**Work required**
Copy out every line in the entries below that includes "Besetzern".

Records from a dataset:
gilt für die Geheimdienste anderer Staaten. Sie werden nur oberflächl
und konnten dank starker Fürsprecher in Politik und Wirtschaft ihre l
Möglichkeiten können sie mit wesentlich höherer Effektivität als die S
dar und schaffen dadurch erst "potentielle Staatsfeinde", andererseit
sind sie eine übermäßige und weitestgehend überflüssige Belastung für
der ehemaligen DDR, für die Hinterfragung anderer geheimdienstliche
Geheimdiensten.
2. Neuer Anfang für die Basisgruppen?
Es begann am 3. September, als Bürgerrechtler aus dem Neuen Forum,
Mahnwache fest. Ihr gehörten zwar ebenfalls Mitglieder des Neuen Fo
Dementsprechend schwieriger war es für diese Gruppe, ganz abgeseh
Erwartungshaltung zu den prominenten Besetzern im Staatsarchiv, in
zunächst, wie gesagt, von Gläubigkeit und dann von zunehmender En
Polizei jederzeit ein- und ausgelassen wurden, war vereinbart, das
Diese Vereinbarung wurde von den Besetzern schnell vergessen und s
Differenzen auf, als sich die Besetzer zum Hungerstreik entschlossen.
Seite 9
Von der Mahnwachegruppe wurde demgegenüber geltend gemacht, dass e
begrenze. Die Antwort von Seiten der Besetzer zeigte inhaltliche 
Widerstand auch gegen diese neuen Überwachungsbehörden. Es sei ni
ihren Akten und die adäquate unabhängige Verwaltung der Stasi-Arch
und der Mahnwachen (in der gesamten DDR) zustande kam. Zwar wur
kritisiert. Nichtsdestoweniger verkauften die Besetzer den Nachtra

**Answer to the exercise**
Erwartungshaltung zu den prominenten Besetzern im Staatsarchiv, in
Diese Vereinbarung wurde von den Besetzern schnell vergessen und s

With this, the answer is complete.